/sci/ - Science & Math

>>5370670
You can only add probabilities is they are disjoint right ? So would you then subtract the extra 6,6 roll ?

Your post is a bit confusing

>>5370670

(1/6) + (1/6) = (2/6) = (1/3)

>>5370679
You throw a pair of dice, what is the probability that at least one die is a 6 ?

11 out of 36 situations have a 6 in them.

>>5370684
Name one dice D1 and another dice D2

Aren't you double counting because wouldn't this consider D1 = 6 and D2 = 6 as one event.

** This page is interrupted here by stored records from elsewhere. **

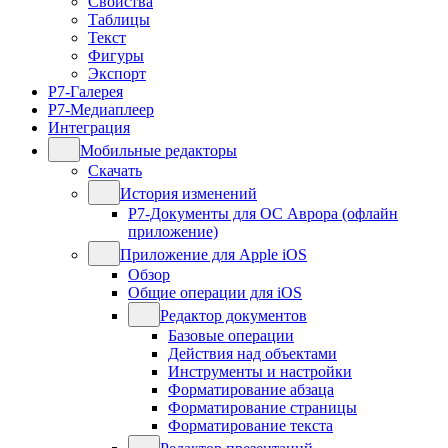
Свойства
Таблицы
Текст
Фигуры
Экспорт
Р7-Галерея
Р7-Медиаплеер
Интеграция
Мобильные редакторы
Скачать
История изменений
Р7-Документы для ОС Аврора (офлайн
приложение)
Приложение для Apple iOS
Обзор
Общие операции для iOS
Редактор документов
Базовые операции
Действия над объектами
Инструменты и настройки
Форматирование абзаца
Форматирование страницы
Форматирование текста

And then count it again just because D2 = 6 and then D1 = 6, which is really the same thing ?

>>5370670
>Sample Space : 36
>Number of events: 11
If your sample space has 36 elements then you have 2^36 events.

1 2 3 4 5 6
X X X X X X 6
X 5
X 4
X 3
X 2
X 1

11/36

The chance of not getting a 6 at all is 1-(5/6)^2 = 11/36
The chance of getting two sixes is (1/6)^2 = 1/36
Therefore the chacne of getting at least one six is 1/3

>>5370670
OP I think I have an answer that should help you.
The three events that you are summing together are as follows:

You roll the first die and get a 6 and you roll the other and do not get a 6. ((1/6) * (5/6)) = 5/36

You roll the first die and do not get a 6and roll the other and get a 6. Once again ((1/6) * (5/6)) = 5/36

Finally you have the probability of rolling 6 on both die. (1/6 * 1/6) = 1/36

Sum the probabilities to get the probability of "getting a six with at least one of the die"
(1/36 + 5/36 + 5/36) = 11/36

>>5370719
thanks man!

>>5370670
You don't add them OP

By that logic once you have six die there's no chance of NOT rolling a six. Which of course could happen.